Net Neutrality Is Pro-Business

Net Neutrality opponents would have us believe that an open Internet is bad for business. Funny then, that folks from the business and tech sectors have been penning editorials in recent weeks to make the case that Net Neutrality is actually pro-business and pro-job growth.

We’ve long argued that Net Neutrality will boost innovation and economic growth and spark job creation, and now others are echoing the point.

The Open Internet Coalition's Markham Erickson writes for TechNewsWorld, "Keep the traffic moving over broadband networks for all content providers, and in turn [it] will promote investment, jobs and consumer choice in this critical marketplace."

Indeed, a Kauffman Foundation report this week finds that young businesses – which depend on an open Internet for their growth -- are key to job creation in the United States.

And we’re in desperate need of job creation; the U.S. unemployment rate hit 10.2 percent in October, the highest level in 26 years.

The president of the Kauffman Foundation, Carl Schramm, co-wrote an op-ed in this week’s Wall Street Journal about the report, and cited young, successful online businesses that have generated high revenue and new jobs:

Diapers.com, founded in 2004, offers free next-day shipping of diapers. Today the company has 89 employees, and last year it notched $89.4 million in revenue. And let's not forget online giant eBay, which during its first five years of existence, 1995-1999, hired an average of 128 new people per year.

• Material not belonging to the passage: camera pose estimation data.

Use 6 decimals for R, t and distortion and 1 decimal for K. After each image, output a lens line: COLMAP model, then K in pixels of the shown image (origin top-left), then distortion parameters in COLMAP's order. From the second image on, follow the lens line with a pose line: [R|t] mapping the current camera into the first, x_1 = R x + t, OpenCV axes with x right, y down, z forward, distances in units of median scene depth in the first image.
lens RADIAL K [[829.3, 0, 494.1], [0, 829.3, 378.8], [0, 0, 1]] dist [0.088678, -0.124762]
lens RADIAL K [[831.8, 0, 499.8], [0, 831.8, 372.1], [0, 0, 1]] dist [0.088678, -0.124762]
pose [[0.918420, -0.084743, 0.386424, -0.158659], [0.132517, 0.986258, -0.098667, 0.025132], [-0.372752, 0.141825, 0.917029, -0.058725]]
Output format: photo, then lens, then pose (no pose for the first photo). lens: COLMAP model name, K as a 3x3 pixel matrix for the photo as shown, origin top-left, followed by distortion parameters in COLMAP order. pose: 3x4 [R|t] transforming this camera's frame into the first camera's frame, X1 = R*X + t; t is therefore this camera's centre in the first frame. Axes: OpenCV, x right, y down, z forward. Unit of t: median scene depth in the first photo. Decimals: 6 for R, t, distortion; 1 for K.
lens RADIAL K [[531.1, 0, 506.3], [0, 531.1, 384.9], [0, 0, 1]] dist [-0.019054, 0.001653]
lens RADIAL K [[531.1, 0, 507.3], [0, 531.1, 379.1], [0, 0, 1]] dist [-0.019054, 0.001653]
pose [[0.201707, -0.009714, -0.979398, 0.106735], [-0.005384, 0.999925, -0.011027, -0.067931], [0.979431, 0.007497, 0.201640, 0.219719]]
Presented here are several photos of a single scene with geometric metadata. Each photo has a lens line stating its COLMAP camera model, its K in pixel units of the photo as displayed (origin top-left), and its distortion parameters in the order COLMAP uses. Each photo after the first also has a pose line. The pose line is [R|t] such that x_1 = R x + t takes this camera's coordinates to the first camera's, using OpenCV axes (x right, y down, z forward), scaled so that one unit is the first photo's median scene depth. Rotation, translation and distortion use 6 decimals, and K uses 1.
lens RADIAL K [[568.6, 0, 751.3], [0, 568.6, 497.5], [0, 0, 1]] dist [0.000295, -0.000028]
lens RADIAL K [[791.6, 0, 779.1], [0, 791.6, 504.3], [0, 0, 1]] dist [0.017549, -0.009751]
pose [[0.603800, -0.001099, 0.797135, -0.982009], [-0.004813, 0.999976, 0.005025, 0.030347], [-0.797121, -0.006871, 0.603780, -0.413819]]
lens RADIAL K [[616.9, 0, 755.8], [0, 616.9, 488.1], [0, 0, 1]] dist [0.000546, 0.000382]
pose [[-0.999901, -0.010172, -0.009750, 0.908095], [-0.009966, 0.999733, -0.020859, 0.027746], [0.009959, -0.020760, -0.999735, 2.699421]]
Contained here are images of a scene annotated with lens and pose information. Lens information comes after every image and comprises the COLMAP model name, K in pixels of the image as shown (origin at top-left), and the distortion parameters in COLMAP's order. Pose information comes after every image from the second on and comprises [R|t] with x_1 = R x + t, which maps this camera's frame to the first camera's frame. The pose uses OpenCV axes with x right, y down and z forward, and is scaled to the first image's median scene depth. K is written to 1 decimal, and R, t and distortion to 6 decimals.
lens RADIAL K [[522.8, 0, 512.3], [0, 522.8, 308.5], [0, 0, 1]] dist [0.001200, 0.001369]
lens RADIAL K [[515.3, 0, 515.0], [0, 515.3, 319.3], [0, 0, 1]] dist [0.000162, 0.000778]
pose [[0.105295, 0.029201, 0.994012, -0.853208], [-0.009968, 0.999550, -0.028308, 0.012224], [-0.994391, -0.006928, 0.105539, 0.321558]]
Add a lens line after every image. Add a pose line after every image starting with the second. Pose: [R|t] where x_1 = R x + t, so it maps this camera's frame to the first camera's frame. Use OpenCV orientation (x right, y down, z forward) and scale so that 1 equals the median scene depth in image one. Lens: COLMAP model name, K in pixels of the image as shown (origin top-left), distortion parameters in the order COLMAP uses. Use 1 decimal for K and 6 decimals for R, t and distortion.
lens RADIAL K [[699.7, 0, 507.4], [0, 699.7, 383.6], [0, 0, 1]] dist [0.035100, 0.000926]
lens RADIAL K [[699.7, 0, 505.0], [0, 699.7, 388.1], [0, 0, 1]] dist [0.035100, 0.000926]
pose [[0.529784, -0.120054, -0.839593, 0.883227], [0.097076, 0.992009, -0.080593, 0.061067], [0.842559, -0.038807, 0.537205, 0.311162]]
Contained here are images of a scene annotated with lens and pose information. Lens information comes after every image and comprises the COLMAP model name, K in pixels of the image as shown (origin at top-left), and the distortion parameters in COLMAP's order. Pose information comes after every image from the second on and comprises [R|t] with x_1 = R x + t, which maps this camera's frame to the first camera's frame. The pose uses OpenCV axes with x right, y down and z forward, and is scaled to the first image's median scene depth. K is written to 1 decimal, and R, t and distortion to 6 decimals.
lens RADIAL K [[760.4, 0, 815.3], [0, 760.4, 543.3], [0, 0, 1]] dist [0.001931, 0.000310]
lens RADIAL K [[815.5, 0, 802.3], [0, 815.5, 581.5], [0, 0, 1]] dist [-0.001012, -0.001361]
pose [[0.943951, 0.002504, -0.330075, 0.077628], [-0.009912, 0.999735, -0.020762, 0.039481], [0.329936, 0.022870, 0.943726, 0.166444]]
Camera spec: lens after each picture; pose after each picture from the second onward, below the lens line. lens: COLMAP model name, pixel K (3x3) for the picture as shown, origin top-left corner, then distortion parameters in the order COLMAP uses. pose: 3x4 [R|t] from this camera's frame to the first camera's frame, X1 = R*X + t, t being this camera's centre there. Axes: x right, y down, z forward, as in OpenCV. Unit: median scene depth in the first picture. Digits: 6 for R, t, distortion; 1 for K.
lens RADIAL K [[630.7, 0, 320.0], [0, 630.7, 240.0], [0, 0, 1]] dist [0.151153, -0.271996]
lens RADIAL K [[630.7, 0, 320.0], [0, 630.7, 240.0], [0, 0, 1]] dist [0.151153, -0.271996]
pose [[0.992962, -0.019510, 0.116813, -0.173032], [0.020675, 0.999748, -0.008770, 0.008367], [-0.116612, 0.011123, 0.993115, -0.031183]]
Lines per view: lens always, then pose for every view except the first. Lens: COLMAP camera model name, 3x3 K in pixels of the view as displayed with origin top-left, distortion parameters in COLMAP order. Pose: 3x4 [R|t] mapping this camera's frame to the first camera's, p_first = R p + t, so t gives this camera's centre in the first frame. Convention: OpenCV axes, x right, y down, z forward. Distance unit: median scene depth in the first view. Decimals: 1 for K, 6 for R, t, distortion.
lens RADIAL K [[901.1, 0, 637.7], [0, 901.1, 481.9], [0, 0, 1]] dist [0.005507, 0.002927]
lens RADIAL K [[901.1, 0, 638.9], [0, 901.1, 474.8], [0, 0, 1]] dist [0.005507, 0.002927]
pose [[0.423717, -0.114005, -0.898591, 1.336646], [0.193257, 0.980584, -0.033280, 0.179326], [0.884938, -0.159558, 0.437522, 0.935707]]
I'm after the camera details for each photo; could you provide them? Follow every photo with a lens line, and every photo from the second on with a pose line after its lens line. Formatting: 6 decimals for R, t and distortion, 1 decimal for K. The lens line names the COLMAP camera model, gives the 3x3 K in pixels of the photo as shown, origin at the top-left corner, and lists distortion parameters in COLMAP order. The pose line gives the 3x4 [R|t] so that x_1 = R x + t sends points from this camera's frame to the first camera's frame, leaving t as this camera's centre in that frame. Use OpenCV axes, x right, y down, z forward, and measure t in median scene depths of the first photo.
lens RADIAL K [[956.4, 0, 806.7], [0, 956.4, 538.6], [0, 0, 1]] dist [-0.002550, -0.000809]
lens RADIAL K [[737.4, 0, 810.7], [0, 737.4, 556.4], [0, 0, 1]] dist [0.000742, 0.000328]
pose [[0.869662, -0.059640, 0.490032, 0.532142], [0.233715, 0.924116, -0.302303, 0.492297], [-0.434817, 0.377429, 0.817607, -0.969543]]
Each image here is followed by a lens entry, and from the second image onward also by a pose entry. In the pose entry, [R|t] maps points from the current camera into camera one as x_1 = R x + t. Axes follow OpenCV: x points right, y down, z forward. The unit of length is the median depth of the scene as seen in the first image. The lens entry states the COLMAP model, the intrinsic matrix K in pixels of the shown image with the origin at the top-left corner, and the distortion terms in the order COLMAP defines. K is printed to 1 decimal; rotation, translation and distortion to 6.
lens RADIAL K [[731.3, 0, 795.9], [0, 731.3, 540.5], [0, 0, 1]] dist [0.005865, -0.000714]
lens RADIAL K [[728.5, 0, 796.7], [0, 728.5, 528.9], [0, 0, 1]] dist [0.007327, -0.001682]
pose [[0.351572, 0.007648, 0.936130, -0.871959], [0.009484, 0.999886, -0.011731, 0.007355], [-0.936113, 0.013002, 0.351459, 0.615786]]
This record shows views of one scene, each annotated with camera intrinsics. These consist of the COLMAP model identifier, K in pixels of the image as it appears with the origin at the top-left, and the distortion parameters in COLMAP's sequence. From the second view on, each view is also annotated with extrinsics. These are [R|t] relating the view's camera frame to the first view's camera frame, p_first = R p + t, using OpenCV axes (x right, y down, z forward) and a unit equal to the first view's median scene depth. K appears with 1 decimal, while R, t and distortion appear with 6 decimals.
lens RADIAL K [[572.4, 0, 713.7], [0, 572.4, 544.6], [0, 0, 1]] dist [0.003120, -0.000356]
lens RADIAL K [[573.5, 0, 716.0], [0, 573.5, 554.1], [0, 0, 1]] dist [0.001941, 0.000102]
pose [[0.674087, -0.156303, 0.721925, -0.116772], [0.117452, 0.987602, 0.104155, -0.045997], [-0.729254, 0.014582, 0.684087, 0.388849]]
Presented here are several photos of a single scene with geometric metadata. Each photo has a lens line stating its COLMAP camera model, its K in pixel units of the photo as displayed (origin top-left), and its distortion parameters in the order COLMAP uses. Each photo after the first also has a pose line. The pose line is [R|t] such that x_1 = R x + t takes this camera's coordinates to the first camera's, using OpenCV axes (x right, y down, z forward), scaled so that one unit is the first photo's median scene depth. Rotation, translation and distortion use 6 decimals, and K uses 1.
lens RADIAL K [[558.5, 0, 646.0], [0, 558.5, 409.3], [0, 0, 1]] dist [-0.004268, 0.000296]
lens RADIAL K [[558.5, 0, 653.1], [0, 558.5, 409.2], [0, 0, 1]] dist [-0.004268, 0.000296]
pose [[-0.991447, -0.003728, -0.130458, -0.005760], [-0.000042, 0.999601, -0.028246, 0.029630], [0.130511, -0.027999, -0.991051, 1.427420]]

And last week in the Wall Street Journal, the CEO and chair of the Internet company Mozilla wrote an editorial about how an open wireless network will unlock innovation, particularly for young companies:

Our company, Mozilla, which produces the Firefox Web browser, is but one example of the innovation and participation made possible by an open Internet. As a small, unknown start-up we were able to coordinate the actions of people worldwide to build Firefox with access to Internet facilities on the same terms as well-funded entities.

Free Press Research Director S. Derek Turner also explained how Net Neutrality’s impact on the economy is the key to job growth:

The online innovators and startups are the companies that rely most on the certainty an open Internet provides. These companies, and future startups, will provide job growth critical to the U.S. economy. Without Net Neutrality, we will have less job growth in these promising young businesses, while Internet service providers continue their trend of layoffs, higher prices and diminishing investment levels in their networks.

A strong pro-business argument was also made this week by an economics professor in the pages of the Financial Times. The pro-business argument has thus far come mostly from the tech sector – from companies that have paid close attention to the issue and understand the cultural, technological and financial necessity of keeping the Internet open.

In the Financial Times, Nicholas Economides of the NYU Stern School of Business writes that the "amazing success" of the Internet "has been based on its openness, ubiquity, and non-discrimination."

"So, when the global communications network grows by leaps and bounds and spurs tremendous innovation," Economides asks, "why change its traditional rules?"

What’s more, the folks developing smart grid technology will depend on the open Internet to help improve energy generation and efficiency.

"The reliability of software that uses the smart grid and the Internet is dependent on net neutrality to ensure Internet Service Providers (ISP) deliver bidirectional data as quickly as possible," writes Nick Nigro at CleanTechies.com.

"If the Internet did not operate on a level playing field… then the growth of distributed generation and other electricity control options could stagnate."

Even AT&T’s CTO seems not to have gotten the memo from the company’s Washington lobbyists. Speaking at a broadband conference, John Donovan said, "Outside applications need to be on an equal footing with our own applications," an apparent reversal of AT&T’s policy of favoring its own applications over others.

Whether you're the chief executive at Google or an old-school economics professor, it’s clear that network discrimination "will be devastating for innovation and choice." Net Neutrality is the backbone of a pro-business, market-friendly economy. As our unemployment numbers skyrocket, we’re going to need an open Internet to put people back to work. It shouldn’t take an MBA to figure that out.